Available records:
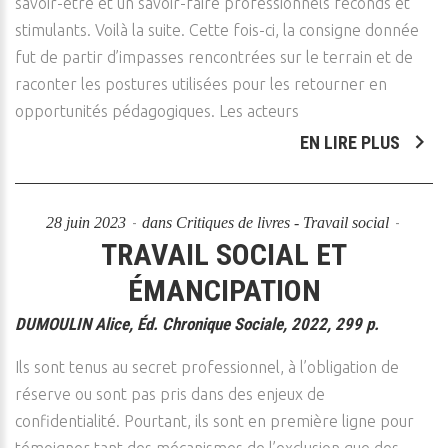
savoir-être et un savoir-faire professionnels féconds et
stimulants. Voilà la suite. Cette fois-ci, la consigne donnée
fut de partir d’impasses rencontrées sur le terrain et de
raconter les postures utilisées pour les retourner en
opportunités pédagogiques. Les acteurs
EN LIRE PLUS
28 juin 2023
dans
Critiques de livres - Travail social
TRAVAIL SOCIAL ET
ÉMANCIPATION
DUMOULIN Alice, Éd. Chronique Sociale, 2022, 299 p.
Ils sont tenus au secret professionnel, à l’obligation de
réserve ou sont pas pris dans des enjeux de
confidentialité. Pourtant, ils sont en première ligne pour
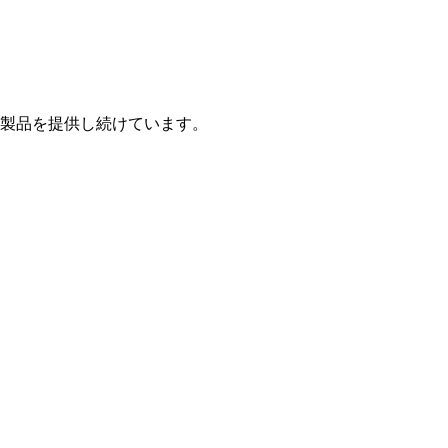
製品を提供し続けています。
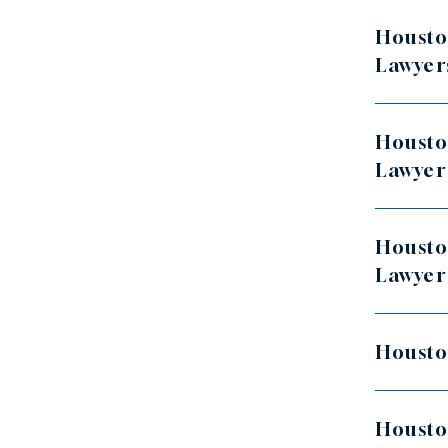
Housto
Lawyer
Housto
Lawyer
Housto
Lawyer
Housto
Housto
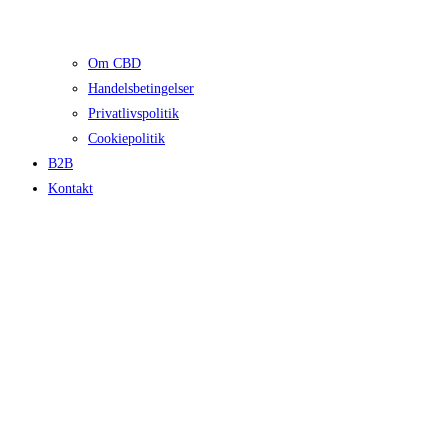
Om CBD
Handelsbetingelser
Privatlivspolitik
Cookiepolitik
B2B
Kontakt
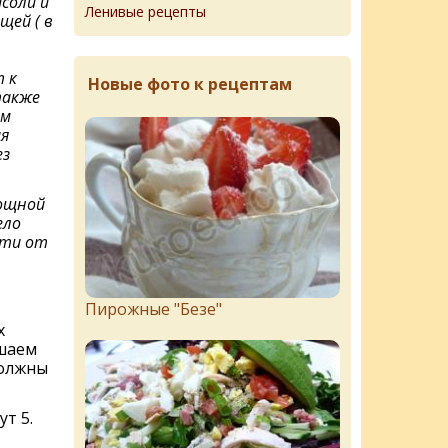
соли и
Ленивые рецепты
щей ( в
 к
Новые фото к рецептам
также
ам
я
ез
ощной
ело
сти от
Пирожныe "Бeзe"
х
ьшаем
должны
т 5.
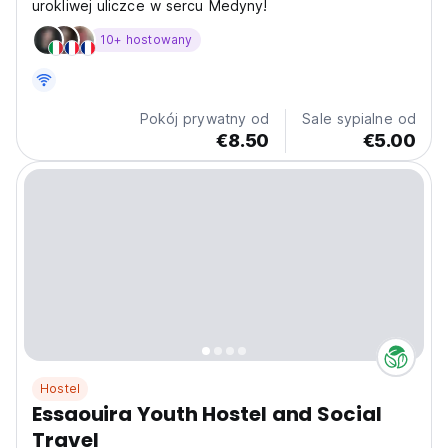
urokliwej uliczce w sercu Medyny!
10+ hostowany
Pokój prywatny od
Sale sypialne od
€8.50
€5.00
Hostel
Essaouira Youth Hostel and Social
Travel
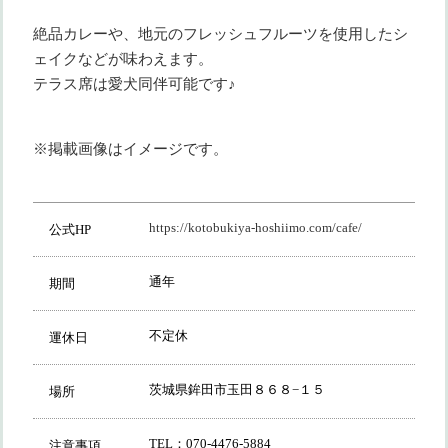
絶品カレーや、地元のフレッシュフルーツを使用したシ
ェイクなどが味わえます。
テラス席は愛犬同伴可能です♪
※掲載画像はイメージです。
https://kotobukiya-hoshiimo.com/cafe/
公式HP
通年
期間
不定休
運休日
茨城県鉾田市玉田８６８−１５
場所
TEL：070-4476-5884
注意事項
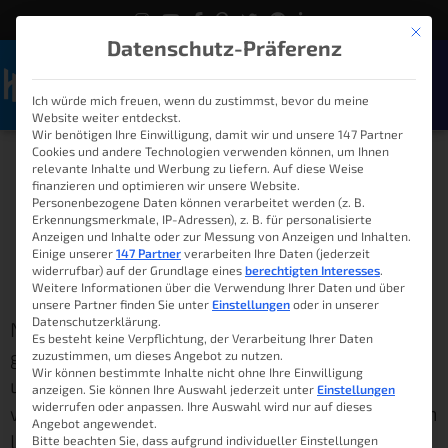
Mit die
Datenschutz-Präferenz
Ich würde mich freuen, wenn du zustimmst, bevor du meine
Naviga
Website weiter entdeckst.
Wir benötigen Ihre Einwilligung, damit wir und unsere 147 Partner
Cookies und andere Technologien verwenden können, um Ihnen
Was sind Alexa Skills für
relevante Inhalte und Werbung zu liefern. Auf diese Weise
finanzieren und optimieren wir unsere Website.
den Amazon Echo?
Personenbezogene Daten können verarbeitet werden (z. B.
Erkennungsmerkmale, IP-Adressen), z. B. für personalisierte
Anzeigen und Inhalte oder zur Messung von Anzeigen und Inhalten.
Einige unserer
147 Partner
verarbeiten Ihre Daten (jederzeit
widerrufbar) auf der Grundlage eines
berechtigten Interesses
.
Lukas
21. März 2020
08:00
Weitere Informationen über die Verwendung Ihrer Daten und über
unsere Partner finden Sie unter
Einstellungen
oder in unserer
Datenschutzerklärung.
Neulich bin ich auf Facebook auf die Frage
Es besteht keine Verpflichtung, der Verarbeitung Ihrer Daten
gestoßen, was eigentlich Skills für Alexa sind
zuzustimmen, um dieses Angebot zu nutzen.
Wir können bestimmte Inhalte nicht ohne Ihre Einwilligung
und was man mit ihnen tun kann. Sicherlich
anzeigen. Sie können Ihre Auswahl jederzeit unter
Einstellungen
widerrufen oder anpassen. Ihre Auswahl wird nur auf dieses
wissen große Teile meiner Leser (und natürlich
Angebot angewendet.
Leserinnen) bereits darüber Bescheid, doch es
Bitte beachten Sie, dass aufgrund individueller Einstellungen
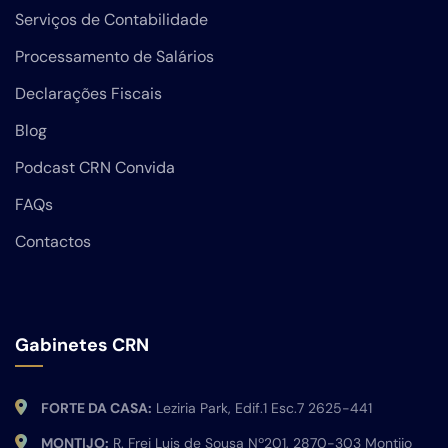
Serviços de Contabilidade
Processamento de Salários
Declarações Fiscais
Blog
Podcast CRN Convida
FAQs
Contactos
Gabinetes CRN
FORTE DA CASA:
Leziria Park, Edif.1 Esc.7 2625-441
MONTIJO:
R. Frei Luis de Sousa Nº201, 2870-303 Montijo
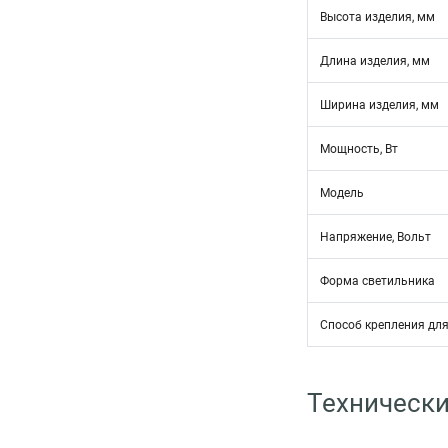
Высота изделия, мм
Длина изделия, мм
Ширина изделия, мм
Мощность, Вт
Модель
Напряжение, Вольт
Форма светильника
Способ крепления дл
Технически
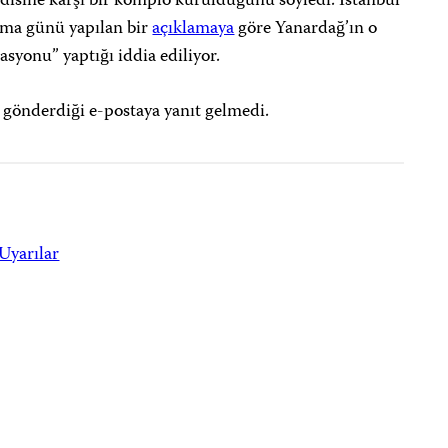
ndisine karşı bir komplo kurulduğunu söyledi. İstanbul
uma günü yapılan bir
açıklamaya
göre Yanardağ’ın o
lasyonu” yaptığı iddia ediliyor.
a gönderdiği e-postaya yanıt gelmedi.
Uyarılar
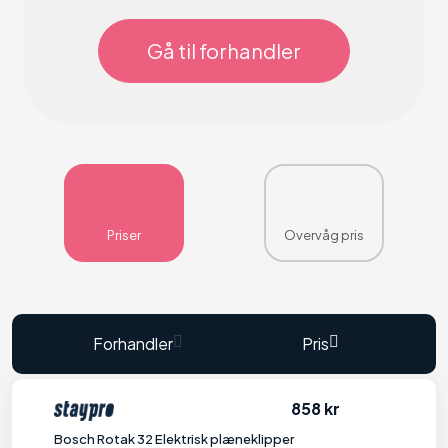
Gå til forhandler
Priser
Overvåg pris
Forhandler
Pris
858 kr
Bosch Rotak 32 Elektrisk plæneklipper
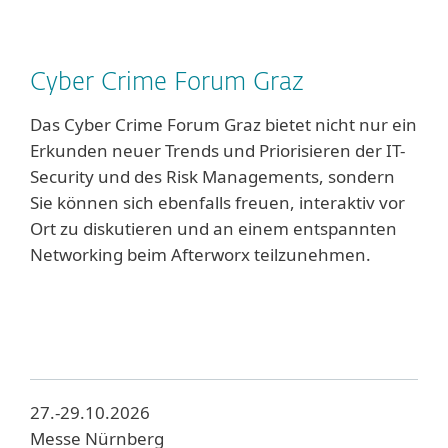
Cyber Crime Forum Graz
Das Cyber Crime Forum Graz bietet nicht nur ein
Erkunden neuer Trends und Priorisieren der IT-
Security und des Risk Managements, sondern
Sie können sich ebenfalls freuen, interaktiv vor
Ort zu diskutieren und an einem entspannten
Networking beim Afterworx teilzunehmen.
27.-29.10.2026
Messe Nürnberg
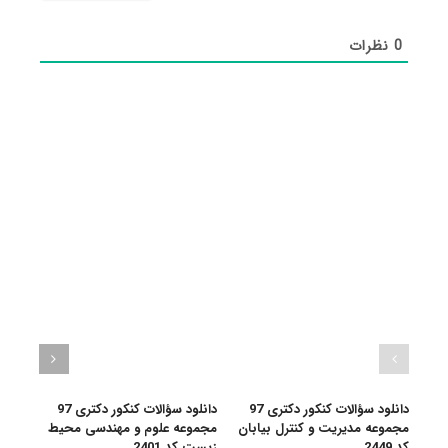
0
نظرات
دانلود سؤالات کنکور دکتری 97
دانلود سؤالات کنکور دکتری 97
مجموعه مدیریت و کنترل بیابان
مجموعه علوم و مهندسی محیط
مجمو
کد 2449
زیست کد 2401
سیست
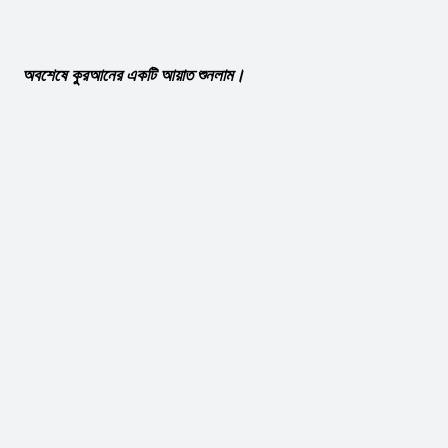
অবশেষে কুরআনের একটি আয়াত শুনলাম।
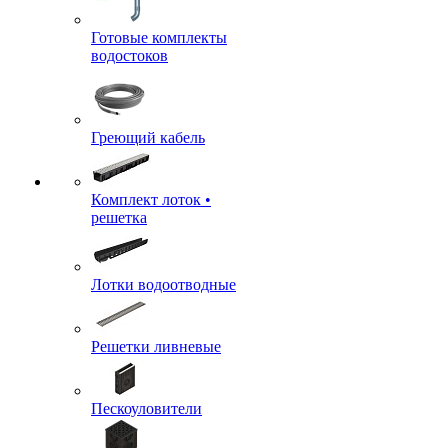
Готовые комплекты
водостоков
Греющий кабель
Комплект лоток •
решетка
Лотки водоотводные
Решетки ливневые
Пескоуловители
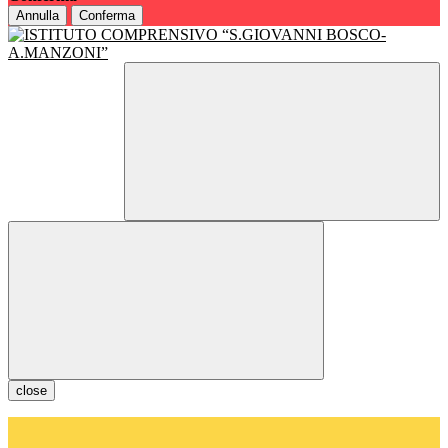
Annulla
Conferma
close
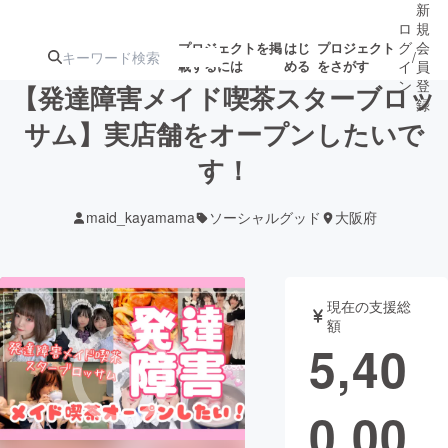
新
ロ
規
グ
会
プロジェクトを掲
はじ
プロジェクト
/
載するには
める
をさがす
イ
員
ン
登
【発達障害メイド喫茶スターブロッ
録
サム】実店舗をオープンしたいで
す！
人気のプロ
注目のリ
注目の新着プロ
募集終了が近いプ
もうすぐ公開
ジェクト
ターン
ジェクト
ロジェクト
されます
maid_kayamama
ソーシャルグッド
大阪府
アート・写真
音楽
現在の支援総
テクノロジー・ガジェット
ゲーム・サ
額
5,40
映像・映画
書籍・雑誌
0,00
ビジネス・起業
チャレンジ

Job:
Every line above with the word "freuen" belongs in the answer, copied as written.

Exercise output:
Ich würde mich freuen, wenn du zustimmst, bevor du meine
Sie können sich ebenfalls freuen, interaktiv vor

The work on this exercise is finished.